By topic: 121
Spectator, 26 August 1922
In book: 68
Quick view

Thundersfield Castle, Surrey (in book review)

View

The whole of this book review from the Spectator is given below. Watkins copied out in longhand the part from “We wonder if” to “drawn up and ratified.” He found the description of Thundersfield Castle “most fascinating” and wrote a letter to the Spectator on the subject.

THE LAWS OF THE EARLIEST ENGLISH KINGS.*

This volume, The Laws of the Earliest English Kings, is essentially a work for Constitutional experts. But, though the general reader is not likely to be much inspired by an Anglo-Saxon attempt at codification, there are things which will move him as they have moved the present writer. Some of the compilations of laws are said to have been issued from “Thundersfield Castle.” We wonder if the same Thundersfield—a magnificent name!—is a strange and indeed ominous place in the Weald of Surrey, almost on the border of Sussex. It is to be found amid a labyrinth of grass lanes and fields about six or seven miles due south of Merstham. The place is marked as Thunderfield Castle on the Ordnance Map; but, like so many castles, it is not a castle of stone ruins, but a much more primitive fortification, or “place of arms.” The special interest of it is that the Castle is not marked by earthworks but by a curious and evidently very ancient system of broad and irregular ditches. Indeed, the ordinary man might describe the place as a little muddy lake with a small island in the middle. The place is so hidden away that only hunting people ever come across it. No main road or trackway leads to it, or is near it, and the grass roads are so overgrown that they are almost merged in the thickets that surround them.

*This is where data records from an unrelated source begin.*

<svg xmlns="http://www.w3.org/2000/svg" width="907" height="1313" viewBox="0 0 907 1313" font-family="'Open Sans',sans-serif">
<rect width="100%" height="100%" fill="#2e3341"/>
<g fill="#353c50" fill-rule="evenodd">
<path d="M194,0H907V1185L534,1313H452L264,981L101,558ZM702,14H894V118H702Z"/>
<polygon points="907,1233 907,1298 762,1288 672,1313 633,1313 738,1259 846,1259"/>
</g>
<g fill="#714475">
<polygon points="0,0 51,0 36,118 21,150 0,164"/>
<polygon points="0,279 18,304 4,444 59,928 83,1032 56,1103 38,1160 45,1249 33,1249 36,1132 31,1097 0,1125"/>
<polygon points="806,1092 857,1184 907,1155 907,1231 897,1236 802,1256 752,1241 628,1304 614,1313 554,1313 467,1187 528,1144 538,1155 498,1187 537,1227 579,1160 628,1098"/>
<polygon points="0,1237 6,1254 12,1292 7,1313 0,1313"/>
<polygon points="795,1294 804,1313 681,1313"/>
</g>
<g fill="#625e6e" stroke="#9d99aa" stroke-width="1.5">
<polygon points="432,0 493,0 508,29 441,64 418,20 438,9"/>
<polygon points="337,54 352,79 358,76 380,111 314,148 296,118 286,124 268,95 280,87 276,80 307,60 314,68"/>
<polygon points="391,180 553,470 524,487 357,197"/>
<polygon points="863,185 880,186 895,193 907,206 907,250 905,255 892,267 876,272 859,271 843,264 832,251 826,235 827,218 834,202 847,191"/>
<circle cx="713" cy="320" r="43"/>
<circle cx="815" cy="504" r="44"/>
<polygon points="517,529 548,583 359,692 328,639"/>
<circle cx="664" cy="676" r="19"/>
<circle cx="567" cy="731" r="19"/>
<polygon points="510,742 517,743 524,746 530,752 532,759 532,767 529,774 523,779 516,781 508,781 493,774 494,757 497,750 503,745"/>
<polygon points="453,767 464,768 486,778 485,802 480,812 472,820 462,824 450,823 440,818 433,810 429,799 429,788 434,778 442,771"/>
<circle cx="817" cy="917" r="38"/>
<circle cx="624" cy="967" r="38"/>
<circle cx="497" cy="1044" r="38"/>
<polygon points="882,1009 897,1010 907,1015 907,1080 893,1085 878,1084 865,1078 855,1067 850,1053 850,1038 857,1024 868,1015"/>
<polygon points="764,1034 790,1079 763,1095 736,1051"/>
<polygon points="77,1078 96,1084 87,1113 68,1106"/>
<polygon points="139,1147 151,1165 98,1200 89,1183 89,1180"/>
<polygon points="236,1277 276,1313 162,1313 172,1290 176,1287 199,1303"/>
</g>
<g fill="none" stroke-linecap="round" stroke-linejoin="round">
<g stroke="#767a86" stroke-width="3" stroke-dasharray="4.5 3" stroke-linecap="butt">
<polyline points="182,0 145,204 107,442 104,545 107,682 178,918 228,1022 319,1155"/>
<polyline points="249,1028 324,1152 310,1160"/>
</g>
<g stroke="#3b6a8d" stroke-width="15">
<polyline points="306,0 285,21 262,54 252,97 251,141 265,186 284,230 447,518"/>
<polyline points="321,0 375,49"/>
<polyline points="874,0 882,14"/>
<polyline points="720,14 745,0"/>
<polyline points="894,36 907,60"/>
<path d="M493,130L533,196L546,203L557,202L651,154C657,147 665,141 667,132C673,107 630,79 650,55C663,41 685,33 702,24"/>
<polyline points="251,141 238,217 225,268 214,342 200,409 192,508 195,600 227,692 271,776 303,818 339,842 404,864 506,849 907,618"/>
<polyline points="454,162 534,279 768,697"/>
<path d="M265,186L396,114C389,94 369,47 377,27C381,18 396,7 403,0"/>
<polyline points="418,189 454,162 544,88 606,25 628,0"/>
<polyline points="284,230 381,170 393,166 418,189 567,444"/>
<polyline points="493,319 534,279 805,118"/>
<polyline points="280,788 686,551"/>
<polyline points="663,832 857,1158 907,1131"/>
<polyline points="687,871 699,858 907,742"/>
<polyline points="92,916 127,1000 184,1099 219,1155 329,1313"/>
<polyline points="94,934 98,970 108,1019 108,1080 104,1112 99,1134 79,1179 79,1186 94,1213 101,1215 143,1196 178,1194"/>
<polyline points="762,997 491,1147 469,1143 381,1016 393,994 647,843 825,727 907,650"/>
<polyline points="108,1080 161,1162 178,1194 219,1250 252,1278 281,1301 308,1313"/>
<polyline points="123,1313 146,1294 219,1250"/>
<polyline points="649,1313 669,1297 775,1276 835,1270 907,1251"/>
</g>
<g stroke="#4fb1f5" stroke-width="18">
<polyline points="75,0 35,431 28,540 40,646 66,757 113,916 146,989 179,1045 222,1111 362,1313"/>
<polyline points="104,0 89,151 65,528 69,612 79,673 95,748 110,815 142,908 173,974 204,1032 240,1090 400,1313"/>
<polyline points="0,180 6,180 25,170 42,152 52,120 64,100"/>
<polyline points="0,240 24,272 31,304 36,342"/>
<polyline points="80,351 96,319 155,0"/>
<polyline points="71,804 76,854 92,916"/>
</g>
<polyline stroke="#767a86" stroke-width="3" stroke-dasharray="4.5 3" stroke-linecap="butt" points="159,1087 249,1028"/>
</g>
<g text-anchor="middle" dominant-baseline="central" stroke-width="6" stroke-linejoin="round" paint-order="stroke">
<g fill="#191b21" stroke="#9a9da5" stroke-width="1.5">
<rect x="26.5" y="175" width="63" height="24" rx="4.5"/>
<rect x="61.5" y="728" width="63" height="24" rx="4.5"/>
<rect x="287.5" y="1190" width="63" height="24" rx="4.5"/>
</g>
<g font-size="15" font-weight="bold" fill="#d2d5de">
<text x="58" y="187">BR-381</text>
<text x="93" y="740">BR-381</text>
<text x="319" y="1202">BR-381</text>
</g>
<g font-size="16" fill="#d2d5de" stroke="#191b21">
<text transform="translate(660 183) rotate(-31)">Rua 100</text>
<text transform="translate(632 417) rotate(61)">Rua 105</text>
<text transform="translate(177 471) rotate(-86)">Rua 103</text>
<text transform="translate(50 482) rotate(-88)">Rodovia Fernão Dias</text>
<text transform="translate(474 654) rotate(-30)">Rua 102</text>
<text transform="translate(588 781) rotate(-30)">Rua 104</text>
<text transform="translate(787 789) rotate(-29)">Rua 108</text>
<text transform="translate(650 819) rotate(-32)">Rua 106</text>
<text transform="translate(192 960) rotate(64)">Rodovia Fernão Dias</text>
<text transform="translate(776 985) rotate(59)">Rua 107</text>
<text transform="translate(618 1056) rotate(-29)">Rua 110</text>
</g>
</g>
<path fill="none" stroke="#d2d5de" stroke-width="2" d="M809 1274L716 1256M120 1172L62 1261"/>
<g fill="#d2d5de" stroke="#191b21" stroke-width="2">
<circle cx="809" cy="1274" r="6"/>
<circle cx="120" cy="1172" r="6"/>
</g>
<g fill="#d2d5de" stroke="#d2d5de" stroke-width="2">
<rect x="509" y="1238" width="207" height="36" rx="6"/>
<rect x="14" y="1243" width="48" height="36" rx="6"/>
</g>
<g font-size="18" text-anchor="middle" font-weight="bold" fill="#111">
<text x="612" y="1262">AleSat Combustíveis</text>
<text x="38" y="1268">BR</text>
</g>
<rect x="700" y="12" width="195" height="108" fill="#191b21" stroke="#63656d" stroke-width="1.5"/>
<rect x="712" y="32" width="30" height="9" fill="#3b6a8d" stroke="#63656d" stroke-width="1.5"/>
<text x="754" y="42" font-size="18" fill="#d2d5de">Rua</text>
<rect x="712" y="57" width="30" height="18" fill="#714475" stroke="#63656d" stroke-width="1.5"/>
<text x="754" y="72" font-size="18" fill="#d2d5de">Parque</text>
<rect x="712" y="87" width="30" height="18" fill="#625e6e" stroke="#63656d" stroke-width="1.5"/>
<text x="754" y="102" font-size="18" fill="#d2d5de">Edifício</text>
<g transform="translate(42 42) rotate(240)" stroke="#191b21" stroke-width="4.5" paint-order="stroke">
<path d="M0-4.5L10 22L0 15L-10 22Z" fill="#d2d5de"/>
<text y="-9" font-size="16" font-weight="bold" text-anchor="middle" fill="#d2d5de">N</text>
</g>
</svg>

Perhaps some of our readers may be able to tell us whether this was the Thundersfield mentioned in the following passage:—

“1. These are the ordinances which the councillors established at Exeter by the advice of King Æthelstan, and again at Faversham, and on a third occasion at Thundersfield (?), where all these provisions were drawn up and ratified.”

Certainly whoever gave its name to this Castle of doom and wonder had a sense of style. It would afford a good title to a military or naval Peer. Viscount Thunderfield. That would have suited General Horne.

*The Laws of the Earliest English Kings. Edited and translated by F. L. Attenborough, M.A. Cambridge: at the University Press. [15s. net.]

 

Source info: MS note by AW “Spectator Aug 26th 1922”; checked in library.